A few notable apps have really run with the new Apple Pencil hover feature, including Astropad Studio. Astropad Studio allows you to access full-scale apps (such as Adobe Illustrator, Photoshop, and InDesign) from the comfort of your iPad.

If you have an older iPad model, you can still mimic hover functionality in Astropad Studio with Magic Gestures. One of the preset shortcuts is Hover, which can be activated by pressing two fingers on your screen while using Apple Pencil.

True to Apple’s insistence on creating ergonomic, user-centric products, there are no unsightly buttons or complicated steps to follow. The Apple design team has worked hard to create a stylus that communicates with your iPad without ever touching it.

The nib of your Apple Pencil sends signals to your iPad, thereby creating a wireless connection. We recommend the Apple Pencil hover feature to graphic designers, illustrators, game developers, students who want to take notes, and budding creatives.

Just charge your 2nd gen Apple Pencil, open your favorite creative app, and start experimenting with the hover function.

Apple discusses iPadOS 16.4’s new Pencil hover features

While digital drawing is more forgiving in terms of correcting errors than its real-world counterpart, stopping and starting is still an extremely frustrating dimension that can ultimately hamper the creative process. Savage Interactive, which makes the graphics editing and digital painting iPadOS app Procreate, seemed especially bullish at the time of the product’s release.

“If you look at Procreate, they have the pencil brush, which is small and thin when you’re perpendicular to the display, and then gets wider as you Tilt for shading,” says Ikemoto. “With Tilt and Azimuth, Procreate can render an exact outline of the mark that you’re going to make when you set down your pencil brush, and that’s a huge accelerator for their users.”

The company got into the tablet stylus game around 7.5 years ago, announcing the first Pencil alongside the original iPad Pro. The Pencil 2, meanwhile, arrived alongside the third-gen Pro three years later, bringing wireless magnetic charging to the table.

“We wanted hover to be as easy to adapt as possible, so we used the existing APIs that we used for the Magic Keyboard Trackpad,” Ikemoto adds. For developers who have already adopted UI pointer interaction in their app, they get Apple Pencil hover for free without doing any work.

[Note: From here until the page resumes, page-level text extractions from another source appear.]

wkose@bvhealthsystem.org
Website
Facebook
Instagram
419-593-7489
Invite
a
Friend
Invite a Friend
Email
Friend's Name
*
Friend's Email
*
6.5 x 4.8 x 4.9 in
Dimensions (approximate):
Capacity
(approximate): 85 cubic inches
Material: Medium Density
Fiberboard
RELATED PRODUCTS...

For Pencil, that means making sure there are some amateur artists on the team, actually using new additions to the line before rolling them out more widely to developers and users.

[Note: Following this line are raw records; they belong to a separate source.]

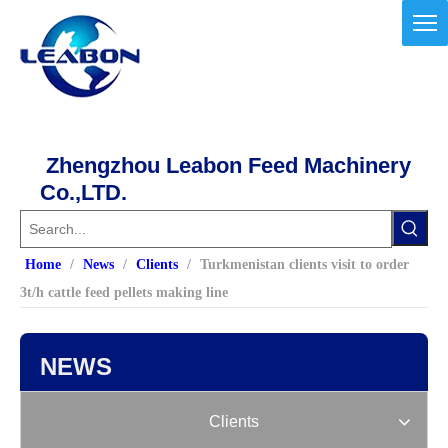
Zhengzhou Leabon Feed Machinery
Co.,LTD.
Home
/
News
/
Clients
/
Turkmenistan clients visit to order
3t/h cattle feed pellets making line
NEWS
Clients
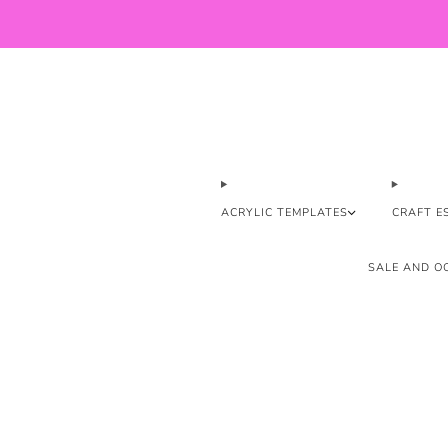
ACRYLIC TEMPLATES
CRAFT E
SALE AND OO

The freshly arrived iPadOS 16.4 also brings Safari web app push notifications for the home screen, 21 new emojis and assorted bug fixes.

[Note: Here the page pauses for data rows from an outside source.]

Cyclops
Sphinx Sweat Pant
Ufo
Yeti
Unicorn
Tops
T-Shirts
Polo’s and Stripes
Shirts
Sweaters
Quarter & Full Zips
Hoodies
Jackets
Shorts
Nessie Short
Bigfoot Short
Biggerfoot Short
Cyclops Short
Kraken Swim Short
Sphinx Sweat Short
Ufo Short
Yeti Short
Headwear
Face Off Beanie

iPadOS 16.4 adds an Apple Pencil hover upgrade — but there’s a catch

iOS 16.4 has just launched for recent iPhones, but you should pay attention to iPadOS 16.4’s arrival too as Apple Pencil hover has also got a new ability with the OS update. To be precise, the iPadOS 16.4 update now adds tilt and azimuth support to the Apple Pencil hover feature, which in simple terms means the iPad can now track the vertical and horizontal angles at which you’re holding the Apple Pencil, and adjust the preview on-screen as a result.

Apple Pencil Executives Discuss New Hover Features in iPadOS 16.4

The updated hover feature is designed to allow artists to view a mark at any angle before it’s actually made, making the iPad more useful than ever for drawing. With Tilt and Azimuth, Procreate can render an exact outline of the mark that you’re going to make when you set down your pencil brush, and that’s a huge accelerator for their users. The new hover functionality works in native Apple features like Markup, as well as in third-party apps like Procreate.

How to use Apple Pencil’s new Hover Mode with M2 iPad Pro

Pick up Apple Pencil, hold it over your iPad Pro, and you’re in Hover Mode. Plus what Hover Mode is ultimately most useful for is going to depend on third-party app developers and how — or whether — they adopt its features. The M2 iPad Pro detects both the proximity of the Apple Pencil, its attitude, and its angle of approach to the screen. Currently, Hover Mode works specifically with the second generation Apple Pencil and the M2 iPad Pro.

Confusingly, there is a similar feature on the M1 iPad Pro, where an Apple Pencil can be detected before it touches the screen.